The eponymously titled album opener provides a slow burning beginning with subtle piano textures and driving handclaps and bass. The single ‘Other Side’ follows next and is another slow builder with interjected Simmons drums and multi-layered vocals from Wood.
In the words of the band “This was one of those tracks that just had the feeling right from the start and expressed a kind of creative hope we were both feeling.” Slivers of vocal samples are intricately meshed with subtle synth lines, echoed percussion and a downtempo middle section which euphorically builds back into the chorus hook at the end.
What neatly differentiates KALEIDA from most of their electropop contemporaries is their refusal to rely upon ‘stock’ electronic sounds in their productions. Instead, keyboardist Goulder goes for a far more textured, reverb-driven approach and this certainly gives the band a more contemporary forward-looking edge with their production aesthetic. ‘The News’ is the most stripped back track on ‘Odyssey’; with the exception of some John Carpenter-style synth brass, the instrumentation is a mixture of pianos and strings and light reverbed drums.
‘Feed Us Some’ rhythmically takes its cues from Latin music with an opening syncopated piano bass riff and samples which cleverly take the listener on a virtual walk down a street with car horn sounds punctuating Wood’s vocals. The early half of the track is stripped back with an almost KRAFTWERK minimalism, there is no overproduction here and half-way through the introduction of a more electronic bass sound and reversed samples evoke the atmosphere of early UK Dubstep producer BURIAL. The South American vibe is continued to the track’s conclusion with more piano layers joining the production.
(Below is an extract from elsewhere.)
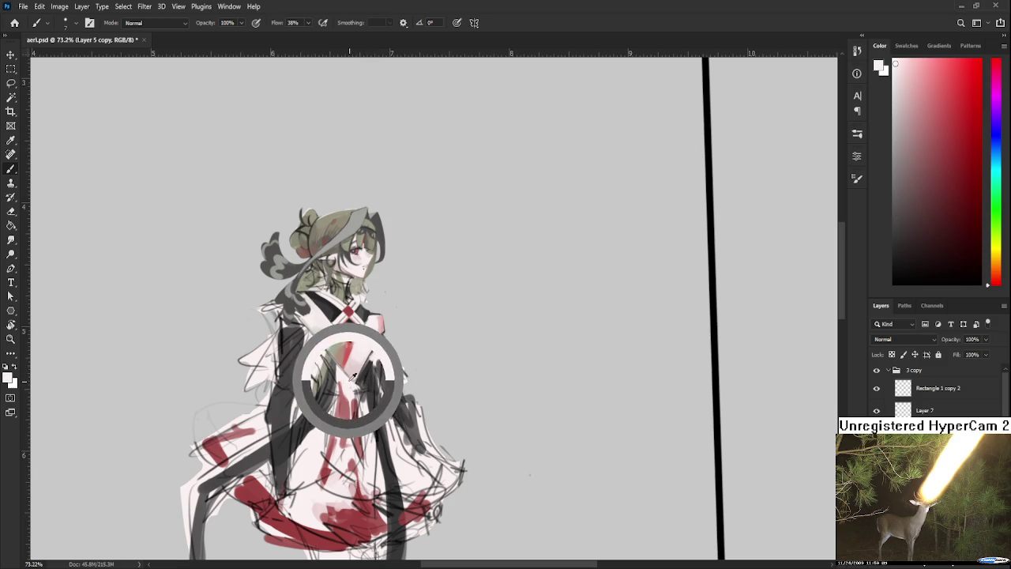
alt+click(358, 385)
Just when it feels like ‘Odyssey’ would become overtly languid and downtempo, ‘Long Noon’ provides a welcome change of pace, upping the tempo with some 4/4 techno-styled drum machine programming and stabbing string synths. Wood’s “how long until your shadow meets the noon?” hook is arguably the strongest chorus vocal on the album and certainly helps to pull the album away from becoming too ambient and ‘backgroundy’ sounding.
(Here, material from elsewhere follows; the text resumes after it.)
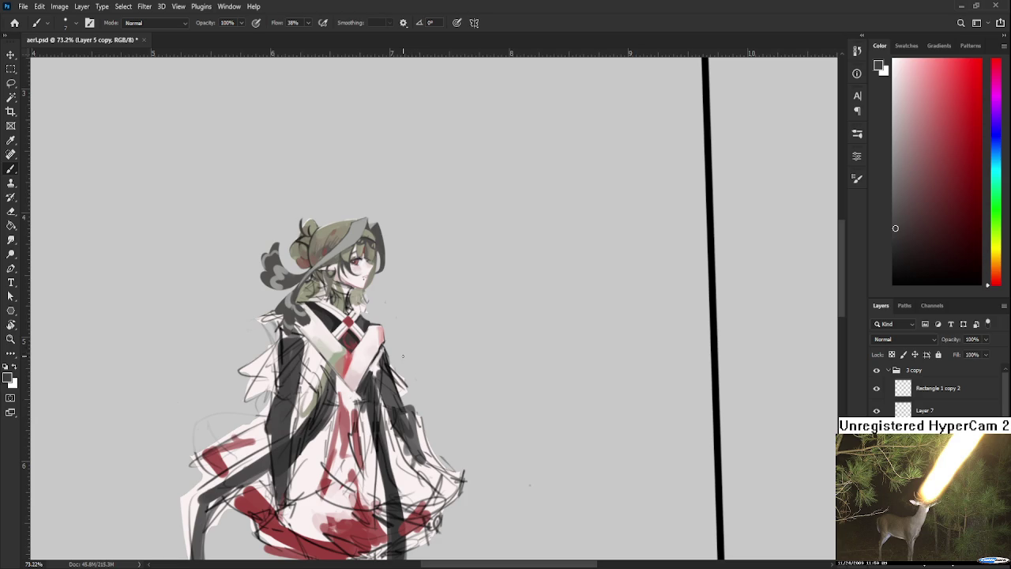
scroll(395, 359, up, 1)
scroll(391, 363, up, 1)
After the slow-moving ‘Josephine’ and ‘Fake’, album closer ‘No Computer’ (possibly a dig at acts that get a little too sidetracked with their Digital Audio Workstations?) again re-shifts the album up a gear and introduces a Balearic electronic techno feel with Latin percussion. Featured sounds flit in and out and are swamped in large reverbs with the whole production beautifully mixed over the epic six minute length of its duration.
Throughout ‘Odyssey’, Christina Wood’s vocals are outstanding (not something that can be said of many current UK synth/electronic acts!), but are only hampered by how similar she sounds to other singers – the comparisons with Florence Welch and also in places Beth Gibbons from PORTISHEAD are hard to avoid making.
With electronic music becoming easier and easier to make with the proliferation of software and hardware available, what KALEIDA are doing here is admirable as they are trying hard not to follow the pack.
But those that do get sucked into their world will find much to love and the release of ‘Odyssey’ should see Wood and Goulder hopefully exposed to a much wider and more diverse audience.